It is nearly impossible to look at the health news without finding constant references to the obesity epidemic. With good reason. Statistics on Obesity, Physical Activity and Diet reveals that obesity levels has nearly doubled for men and women over the last 20 years whilst the average British person will now sit for 8.9 hours each day (on average).
Therefore, any centralised initiatives to increase physical activity should be welcomed and over Easter, the government has unveiled proposals to encourage people to cycle and walk more in England.
A consultation asking for views on encouraging more walking and cycling began on Sunday. The strategy – part of a £300m commitment – has a clear ambition that by 2040 getting around by bike or on foot will be the natural choice for shorter journeys, or as part of a longer journey. It includes ambitions to double cycling, reverse the decline in walking, reduce the rate of cyclists killed or seriously injured and increase the number of children walking to school.
But British Cycling and CTC, the national charity, have called for the objectives and funding proposals in the draft strategy to be strengthened.
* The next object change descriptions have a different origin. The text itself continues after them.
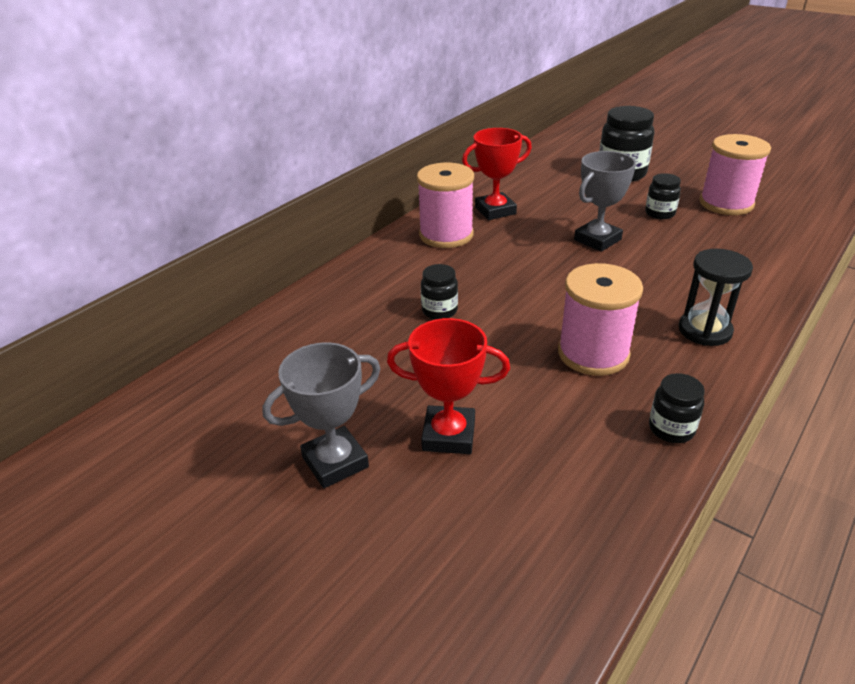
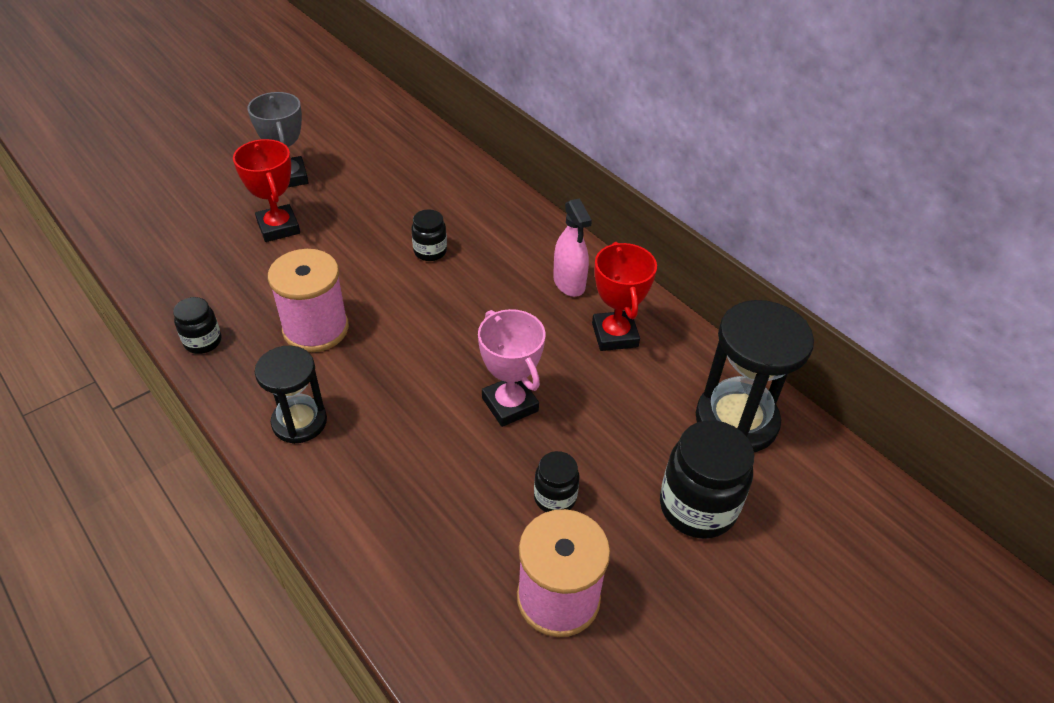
camera: 100 degrees right, 10 degrees up
(446, 235) = (569, 283): pink spool -> pink spray bottle
(449, 435) = (278, 227): red trophy -> red trophy turned 45 degrees counterclockwise
(544, 168) = (736, 420): none -> black hourglass
(597, 240) = (510, 404): grey trophy -> pink trophy

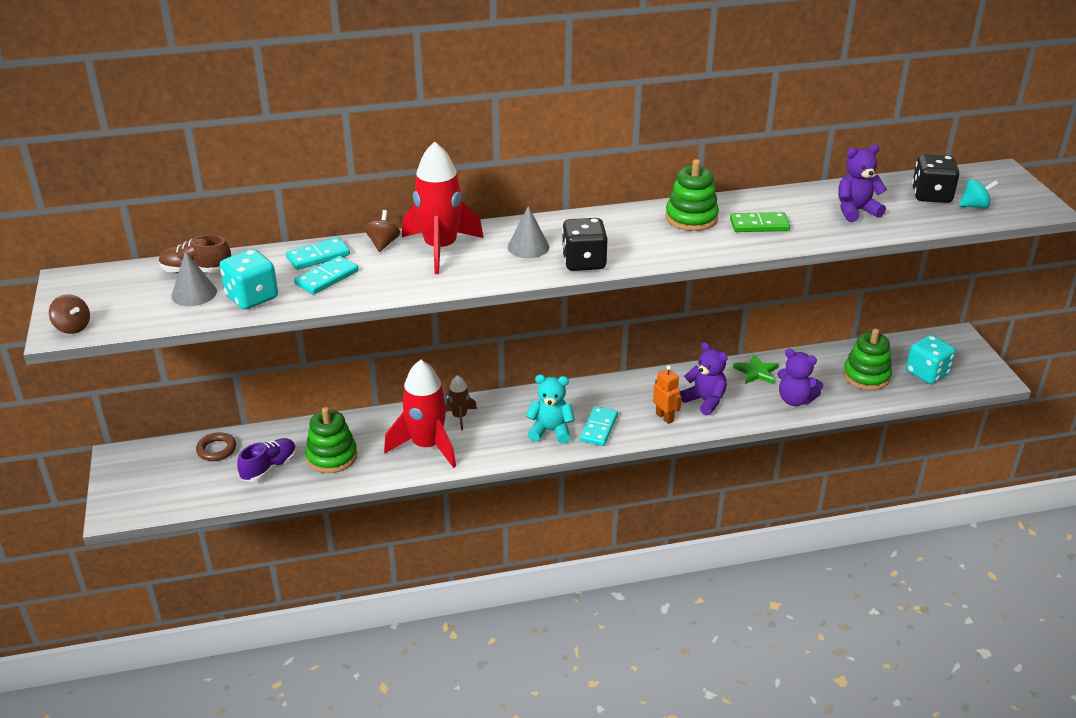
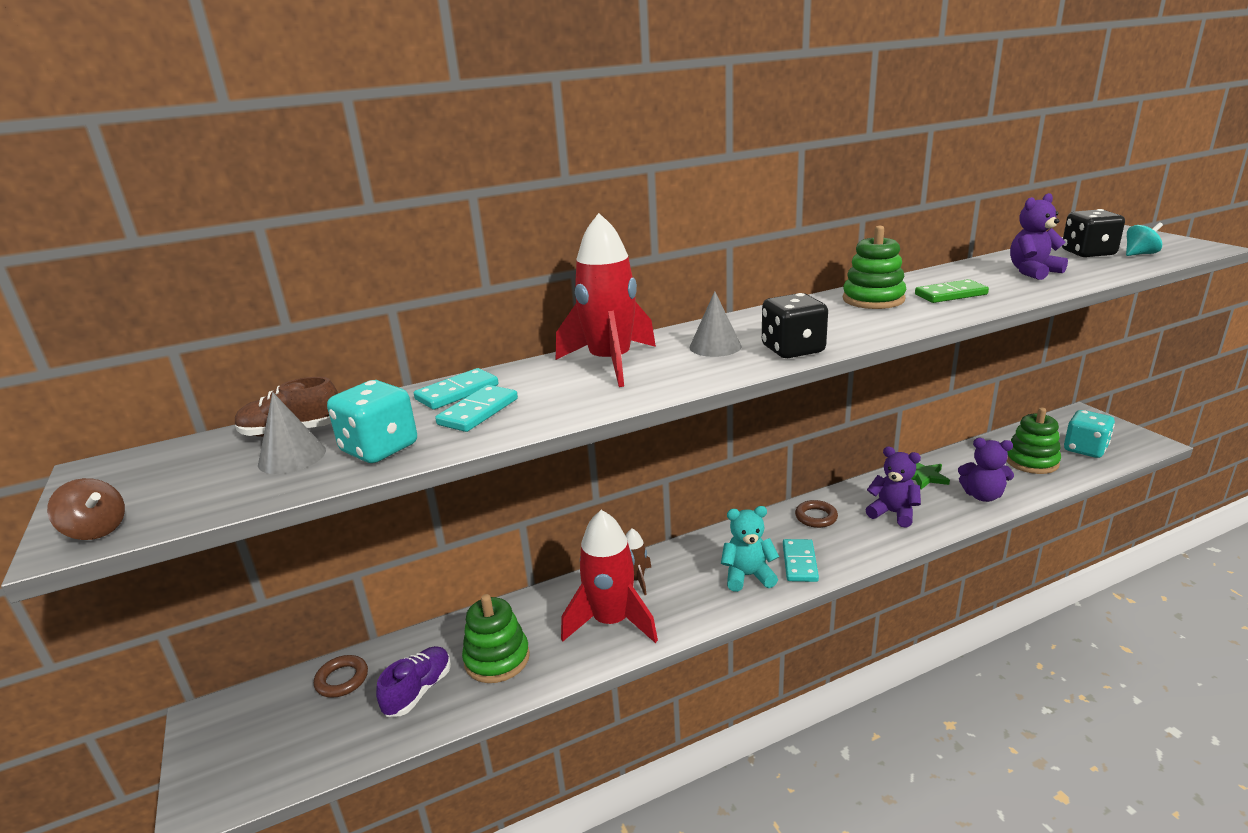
camera: 10 degrees left, 10 degrees down
(383, 243) = (536, 369): brown spinning top -> none
(636, 392) = (816, 517): none -> brown ring
(665, 417) = (863, 537): orange robot -> none

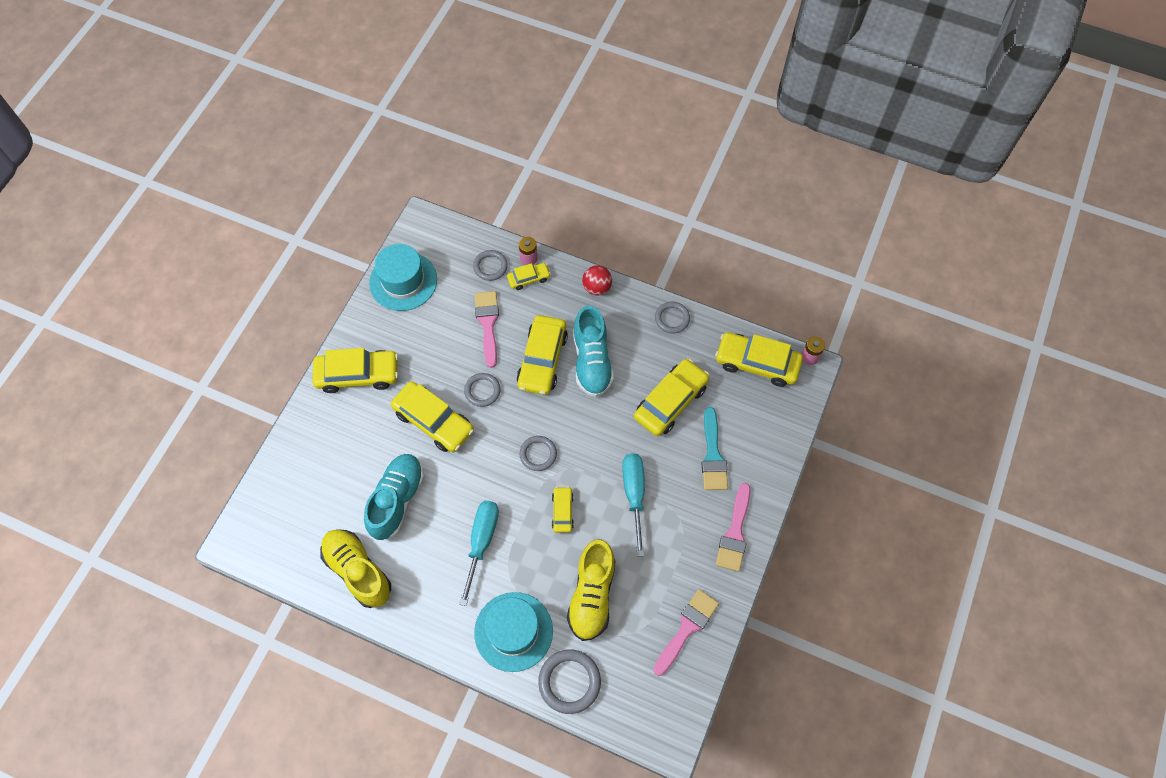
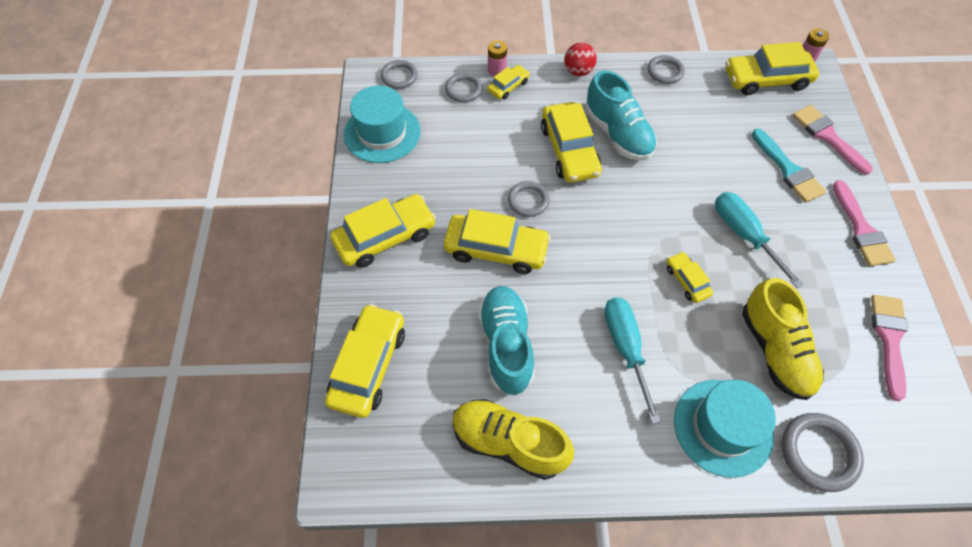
camera: 25 degrees left, 5 degrees down
(488, 324) = (493, 139): pink brush -> pink brush (827, 136)
(538, 454) = (624, 237): grey ring -> grey ring (399, 76)
(670, 402) = (715, 140): yellow car -> yellow car (368, 365)

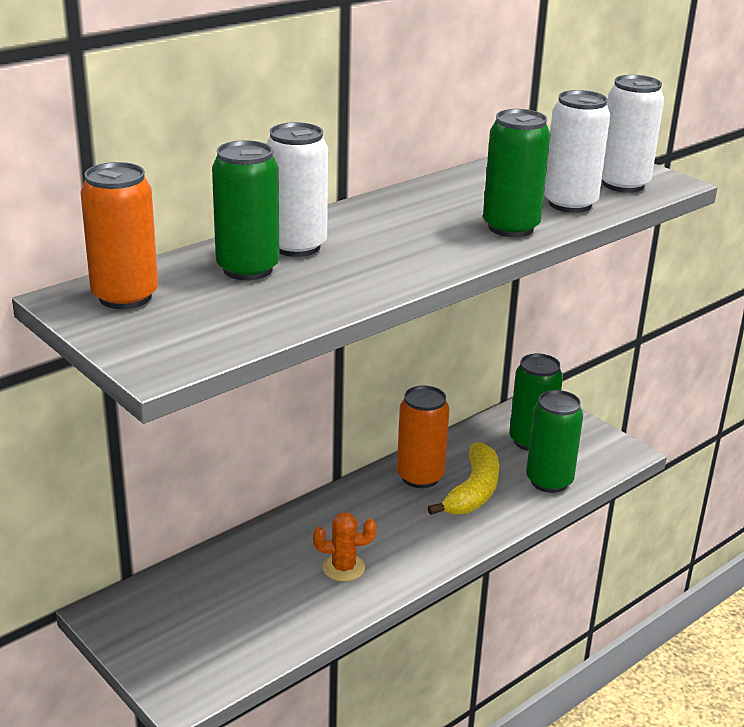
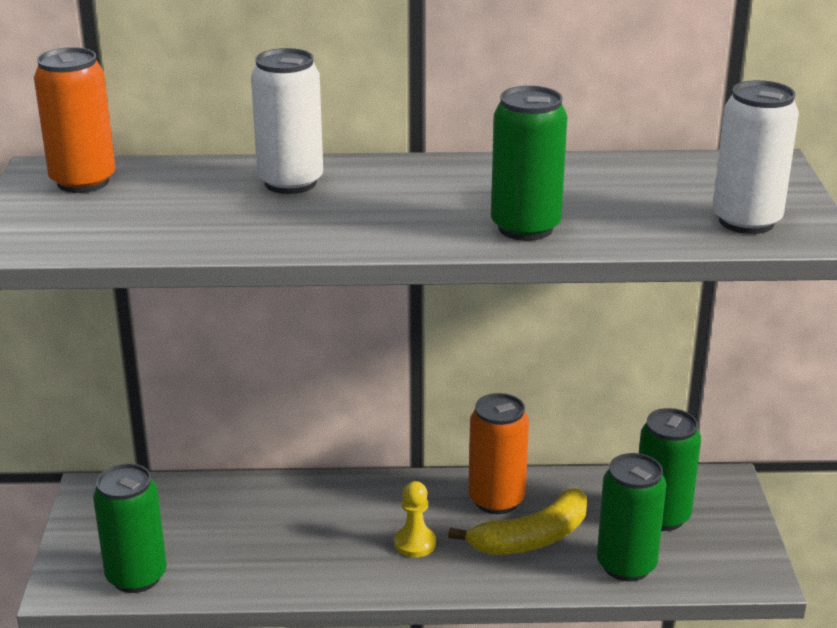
camera: 40 degrees right, 0 degrees up
(248, 269) = (214, 189): green can -> green can (136, 576)
(343, 568) = (318, 549): orange cactus -> none
(404, 531) = (415, 543): none -> yellow pawn
(570, 204) = (639, 223): white can -> none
They point to the parliamentary Get Britain Cycling report, which called for investment in cycling of at least £10 per person annually, rising to £20, in order to boost cycle use to 10% of trips by 2025, and to 25% by 2050.
Chris Boardman, the 1992 individual pursuit Olympic champion and policy adviser for British Cycling, said “far more ambition” was needed if Britain was to create a cycling and walking culture to rival countries like Denmark and Holland.
Getting on your bike is one of the easiest ways to fit exercise into your daily routine because it’s also a form of transport. Cycling also:
- saves you money
- gets you fit
- helps the environment
It’s a low-impact type of exercise, so it’s easier on your joints than running or other high-impact aerobic activities. But it still helps to get employees into shape.